(Beginning of Text)

Liman himself was inclined to agree with this forecast, and he deployed his army accordingly. He now had a force of sixteen small divisions (which was roughly equivalent to Hamilton’s thirteen), and three of these he posted at Bulair, three opposite the Anzac bridgehead, five at Cape Helles, and the remaining three at Kum Kale on the Asiatic side of the straits. As for the Suvla area, the British were very nearly right in their estimate of the Turkish garrison there. Liman did not consider it a danger point, and he stationed only three weak battalions — about 1,800 men — around the bay. They had no barbed wire and no machine-guns.

There were then three main Turkish battle groups on the peninsula: the Bulair force in the north commanded by Feizi Bey, the force opposite Anzac in the centre commanded by Essad Pasha, and the southern force at Cape Helles commanded by Wehib Pasha (a younger brother of Essad Pasha). Mustafa Kemal was in a somewhat dubious position at this time. Liman respected him very much as a soldier, and would have promoted him, but he found him quarrelsome and difficult to control. A major row had developed in June when Enver, arriving on one of his periodical visits from Constantinople, cancelled an attack which Kemal had planned to launch on Anzac. Kemal, he said, was too much given to the squandering of troops, and Kemal at once resigned. Liman managed to restore peace between them, but when the attack turned out to be a complete disaster recriminations broke out afresh. Kemal declared that Enver’s interference had spoiled his plans, and Enver retaliated by making an address to the soldiers in which he praised them for the way they had fought under such poor leadership. It was another and violent example of the ‘jealousy and lack of co-operation so common among Turkish general officers’. Kemal once more resigned in a sour rage, and it was only when Enver left the peninsula that he calmed down and agreed to continue with his division — the old 19th. He was still with it on the north of the Anzac front in August, a senior divisional commander but no more.

It seems possible that Liman was to some extent taken in by the British feint on the island of Mytilene, the ancient Lesbos, for it was very thoroughly done. In July British officers made ostentatious inquiries among the local population of Turks and Greeks about the water supply and sites for encampments; and a little later a brigade of troops actually arrived. Maps of the Asiatic coast were freely distributed through the Army, and on August 3 Hamilton himself came over to the island to inspect the troops: an indication they were on the eve of going into battle, as indeed they were, but not in Asia. These moves can hardly have failed to have been reported to the Turks, for there were many people on the island who were hostile to the Allies, and a fantasy of espionage and counter-espionage was going on. In particular there was one family named Vassilaki of two brothers and three alleged beautiful sisters, which was the talk of the islands. The brothers kept eluding the British intelligence officers, and it was all very enjoyable in an opéra bouffe kind of way.

(End of Text)

▸ Activity
Copy everything in the Gallipoli excerpt from "Liman himself was" down to "and no machine-guns.".

(Beginning of Provided information)

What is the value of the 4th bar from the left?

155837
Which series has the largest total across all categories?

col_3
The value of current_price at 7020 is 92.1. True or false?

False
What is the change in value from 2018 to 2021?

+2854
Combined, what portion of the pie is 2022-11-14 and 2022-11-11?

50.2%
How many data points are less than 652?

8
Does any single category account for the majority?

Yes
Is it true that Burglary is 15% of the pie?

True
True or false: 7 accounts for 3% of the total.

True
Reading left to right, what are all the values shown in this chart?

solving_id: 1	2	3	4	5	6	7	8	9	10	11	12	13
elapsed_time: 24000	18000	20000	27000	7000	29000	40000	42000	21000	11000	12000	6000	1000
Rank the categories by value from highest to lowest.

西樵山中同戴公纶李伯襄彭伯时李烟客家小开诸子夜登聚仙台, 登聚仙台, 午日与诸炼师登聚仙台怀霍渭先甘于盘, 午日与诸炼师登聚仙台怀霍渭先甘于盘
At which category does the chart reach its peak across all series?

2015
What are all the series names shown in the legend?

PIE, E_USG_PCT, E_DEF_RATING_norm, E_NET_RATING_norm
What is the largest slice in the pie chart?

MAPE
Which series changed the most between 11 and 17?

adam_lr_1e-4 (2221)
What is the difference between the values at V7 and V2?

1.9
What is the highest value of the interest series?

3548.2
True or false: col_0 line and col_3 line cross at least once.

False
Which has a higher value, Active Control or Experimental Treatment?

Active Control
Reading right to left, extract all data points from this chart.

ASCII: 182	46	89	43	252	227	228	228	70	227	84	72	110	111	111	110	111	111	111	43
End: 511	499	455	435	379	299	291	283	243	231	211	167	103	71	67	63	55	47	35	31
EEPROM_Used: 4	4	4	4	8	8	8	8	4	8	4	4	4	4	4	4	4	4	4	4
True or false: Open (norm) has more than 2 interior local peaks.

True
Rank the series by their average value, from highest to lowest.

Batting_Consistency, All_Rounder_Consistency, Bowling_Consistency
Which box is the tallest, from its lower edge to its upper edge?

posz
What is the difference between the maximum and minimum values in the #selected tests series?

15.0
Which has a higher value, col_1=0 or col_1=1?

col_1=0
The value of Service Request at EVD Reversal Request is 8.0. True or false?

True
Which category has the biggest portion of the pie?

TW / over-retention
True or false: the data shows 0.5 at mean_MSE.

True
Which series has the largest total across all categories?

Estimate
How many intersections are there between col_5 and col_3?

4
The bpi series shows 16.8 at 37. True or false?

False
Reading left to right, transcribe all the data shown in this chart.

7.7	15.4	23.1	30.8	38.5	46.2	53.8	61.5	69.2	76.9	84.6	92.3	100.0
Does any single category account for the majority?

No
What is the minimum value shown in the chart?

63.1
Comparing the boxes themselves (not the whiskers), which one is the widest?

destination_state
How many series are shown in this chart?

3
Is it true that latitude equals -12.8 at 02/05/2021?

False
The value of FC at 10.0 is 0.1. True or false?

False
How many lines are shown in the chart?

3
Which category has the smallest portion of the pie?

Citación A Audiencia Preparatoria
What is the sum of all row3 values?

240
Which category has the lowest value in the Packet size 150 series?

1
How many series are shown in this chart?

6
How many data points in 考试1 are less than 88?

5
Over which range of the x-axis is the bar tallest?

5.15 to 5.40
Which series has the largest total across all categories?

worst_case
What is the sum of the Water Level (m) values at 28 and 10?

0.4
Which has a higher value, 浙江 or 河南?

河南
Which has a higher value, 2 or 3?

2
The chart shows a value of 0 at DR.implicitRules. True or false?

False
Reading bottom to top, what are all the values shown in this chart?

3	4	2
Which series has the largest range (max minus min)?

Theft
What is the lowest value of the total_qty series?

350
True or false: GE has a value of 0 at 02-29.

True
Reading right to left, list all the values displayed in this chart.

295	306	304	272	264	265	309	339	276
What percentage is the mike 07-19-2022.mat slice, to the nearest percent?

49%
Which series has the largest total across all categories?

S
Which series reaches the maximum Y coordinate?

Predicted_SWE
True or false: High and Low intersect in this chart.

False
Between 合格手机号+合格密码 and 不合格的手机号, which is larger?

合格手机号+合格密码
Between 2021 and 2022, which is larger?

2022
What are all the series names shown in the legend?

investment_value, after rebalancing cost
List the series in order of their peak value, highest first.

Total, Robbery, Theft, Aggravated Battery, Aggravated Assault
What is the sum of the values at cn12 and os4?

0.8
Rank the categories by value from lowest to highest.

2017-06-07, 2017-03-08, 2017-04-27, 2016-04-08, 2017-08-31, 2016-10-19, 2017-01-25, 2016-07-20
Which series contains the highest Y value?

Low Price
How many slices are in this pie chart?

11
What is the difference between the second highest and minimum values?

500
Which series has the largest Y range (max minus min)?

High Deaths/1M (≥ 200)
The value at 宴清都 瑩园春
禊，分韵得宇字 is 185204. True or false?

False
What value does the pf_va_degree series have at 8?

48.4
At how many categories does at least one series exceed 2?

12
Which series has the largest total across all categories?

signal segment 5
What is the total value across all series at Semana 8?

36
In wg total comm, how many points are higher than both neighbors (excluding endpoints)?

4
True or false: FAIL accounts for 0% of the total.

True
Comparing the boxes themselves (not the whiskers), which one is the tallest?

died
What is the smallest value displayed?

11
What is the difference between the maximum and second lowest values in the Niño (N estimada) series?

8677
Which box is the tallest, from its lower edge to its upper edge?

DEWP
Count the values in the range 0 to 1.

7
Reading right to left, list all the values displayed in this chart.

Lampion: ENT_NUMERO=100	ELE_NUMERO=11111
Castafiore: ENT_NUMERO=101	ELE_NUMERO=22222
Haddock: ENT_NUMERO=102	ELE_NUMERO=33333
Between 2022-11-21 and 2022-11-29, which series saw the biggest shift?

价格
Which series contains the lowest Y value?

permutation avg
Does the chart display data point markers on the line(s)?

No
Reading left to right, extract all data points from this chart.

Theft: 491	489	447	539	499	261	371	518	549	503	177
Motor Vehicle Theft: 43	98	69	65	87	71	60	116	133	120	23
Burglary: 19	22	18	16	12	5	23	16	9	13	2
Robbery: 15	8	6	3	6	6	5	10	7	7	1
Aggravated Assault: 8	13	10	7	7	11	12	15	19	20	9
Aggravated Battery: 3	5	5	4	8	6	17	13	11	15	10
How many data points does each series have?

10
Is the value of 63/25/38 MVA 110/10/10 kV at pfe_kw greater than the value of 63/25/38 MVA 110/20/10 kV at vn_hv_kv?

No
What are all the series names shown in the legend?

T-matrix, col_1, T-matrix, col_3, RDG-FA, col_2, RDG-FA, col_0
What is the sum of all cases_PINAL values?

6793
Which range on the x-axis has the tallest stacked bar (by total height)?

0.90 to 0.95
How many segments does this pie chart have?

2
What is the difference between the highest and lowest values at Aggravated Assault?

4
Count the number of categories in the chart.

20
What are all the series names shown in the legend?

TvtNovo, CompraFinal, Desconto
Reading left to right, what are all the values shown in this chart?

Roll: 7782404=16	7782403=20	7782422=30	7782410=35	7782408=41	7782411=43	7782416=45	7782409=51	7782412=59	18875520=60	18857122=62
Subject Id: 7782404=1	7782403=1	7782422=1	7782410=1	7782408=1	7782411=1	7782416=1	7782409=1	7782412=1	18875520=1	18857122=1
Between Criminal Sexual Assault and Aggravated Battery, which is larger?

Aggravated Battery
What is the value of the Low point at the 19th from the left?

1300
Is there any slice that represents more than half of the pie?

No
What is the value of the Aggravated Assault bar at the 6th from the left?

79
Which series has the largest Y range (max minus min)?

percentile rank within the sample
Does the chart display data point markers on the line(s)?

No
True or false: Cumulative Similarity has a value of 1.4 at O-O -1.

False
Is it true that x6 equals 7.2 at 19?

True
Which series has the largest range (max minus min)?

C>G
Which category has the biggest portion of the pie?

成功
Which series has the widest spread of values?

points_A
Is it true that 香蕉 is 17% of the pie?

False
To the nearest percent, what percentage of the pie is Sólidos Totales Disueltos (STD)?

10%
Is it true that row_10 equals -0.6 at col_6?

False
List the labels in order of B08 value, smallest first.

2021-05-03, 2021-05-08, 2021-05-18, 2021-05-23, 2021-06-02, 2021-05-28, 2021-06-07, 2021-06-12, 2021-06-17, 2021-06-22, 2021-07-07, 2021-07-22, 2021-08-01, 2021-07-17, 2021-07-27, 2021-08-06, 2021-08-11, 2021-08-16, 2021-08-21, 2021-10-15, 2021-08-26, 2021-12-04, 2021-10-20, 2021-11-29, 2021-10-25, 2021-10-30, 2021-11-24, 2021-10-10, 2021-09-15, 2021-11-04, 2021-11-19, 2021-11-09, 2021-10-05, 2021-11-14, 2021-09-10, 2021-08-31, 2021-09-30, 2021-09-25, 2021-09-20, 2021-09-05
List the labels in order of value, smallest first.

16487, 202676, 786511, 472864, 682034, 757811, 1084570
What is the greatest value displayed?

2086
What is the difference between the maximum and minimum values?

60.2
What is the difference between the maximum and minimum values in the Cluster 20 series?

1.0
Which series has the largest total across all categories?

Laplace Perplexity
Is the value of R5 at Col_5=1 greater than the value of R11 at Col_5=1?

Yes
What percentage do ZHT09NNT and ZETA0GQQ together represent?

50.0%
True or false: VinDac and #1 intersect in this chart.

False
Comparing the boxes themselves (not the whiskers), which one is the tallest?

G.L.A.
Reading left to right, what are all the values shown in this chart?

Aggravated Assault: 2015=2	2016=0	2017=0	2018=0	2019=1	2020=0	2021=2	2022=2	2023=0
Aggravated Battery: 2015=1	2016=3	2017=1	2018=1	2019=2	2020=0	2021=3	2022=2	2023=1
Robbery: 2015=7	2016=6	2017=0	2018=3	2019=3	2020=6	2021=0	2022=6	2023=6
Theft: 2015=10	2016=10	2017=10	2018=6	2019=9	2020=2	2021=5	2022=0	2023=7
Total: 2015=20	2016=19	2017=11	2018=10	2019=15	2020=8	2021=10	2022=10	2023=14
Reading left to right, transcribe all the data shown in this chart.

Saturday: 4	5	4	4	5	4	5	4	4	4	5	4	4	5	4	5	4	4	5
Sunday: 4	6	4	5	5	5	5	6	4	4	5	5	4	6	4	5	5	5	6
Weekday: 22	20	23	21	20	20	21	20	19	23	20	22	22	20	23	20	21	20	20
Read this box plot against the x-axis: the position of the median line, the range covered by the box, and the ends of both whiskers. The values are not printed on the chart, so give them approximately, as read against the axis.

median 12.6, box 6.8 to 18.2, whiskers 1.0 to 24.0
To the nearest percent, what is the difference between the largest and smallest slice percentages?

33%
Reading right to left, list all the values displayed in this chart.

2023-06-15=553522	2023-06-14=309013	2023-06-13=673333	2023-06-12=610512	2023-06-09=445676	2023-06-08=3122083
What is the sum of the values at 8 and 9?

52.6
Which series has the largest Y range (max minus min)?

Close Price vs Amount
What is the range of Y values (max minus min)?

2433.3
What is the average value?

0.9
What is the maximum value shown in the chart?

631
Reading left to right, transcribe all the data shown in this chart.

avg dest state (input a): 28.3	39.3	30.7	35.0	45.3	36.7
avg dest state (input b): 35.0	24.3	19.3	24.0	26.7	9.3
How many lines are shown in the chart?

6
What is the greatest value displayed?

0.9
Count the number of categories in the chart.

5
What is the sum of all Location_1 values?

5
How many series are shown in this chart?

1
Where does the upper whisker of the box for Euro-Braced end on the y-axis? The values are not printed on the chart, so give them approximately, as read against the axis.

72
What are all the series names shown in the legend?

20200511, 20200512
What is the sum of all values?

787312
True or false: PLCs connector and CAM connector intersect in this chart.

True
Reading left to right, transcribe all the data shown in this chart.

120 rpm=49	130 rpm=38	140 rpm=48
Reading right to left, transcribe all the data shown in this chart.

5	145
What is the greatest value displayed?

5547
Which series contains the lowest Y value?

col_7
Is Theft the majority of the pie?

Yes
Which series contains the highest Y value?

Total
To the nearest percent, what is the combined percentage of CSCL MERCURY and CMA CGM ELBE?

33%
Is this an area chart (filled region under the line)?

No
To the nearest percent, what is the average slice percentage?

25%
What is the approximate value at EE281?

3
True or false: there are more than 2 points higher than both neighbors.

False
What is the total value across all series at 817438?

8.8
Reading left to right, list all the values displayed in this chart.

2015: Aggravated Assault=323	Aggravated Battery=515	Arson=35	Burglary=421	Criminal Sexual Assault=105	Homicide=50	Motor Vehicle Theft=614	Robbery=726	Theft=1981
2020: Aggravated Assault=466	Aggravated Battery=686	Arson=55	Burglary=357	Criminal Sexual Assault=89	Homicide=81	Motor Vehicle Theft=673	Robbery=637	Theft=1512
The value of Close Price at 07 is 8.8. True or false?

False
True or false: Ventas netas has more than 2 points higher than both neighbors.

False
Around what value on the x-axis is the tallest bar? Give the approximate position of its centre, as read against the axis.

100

(End of Provided information)

▸ Exercise output
Liman himself was inclined to agree with this forecast, and he deployed his army accordingly. He now had a force of sixteen small divisions (which was roughly equivalent to Hamilton’s thirteen), and three of these he posted at Bulair, three opposite the Anzac bridgehead, five at Cape Helles, and the remaining three at Kum Kale on the Asiatic side of the straits. As for the Suvla area, the British were very nearly right in their estimate of the Turkish garrison there. Liman did not consider it a danger point, and he stationed only three weak battalions — about 1,800 men — around the bay. They had no barbed wire and no machine-guns.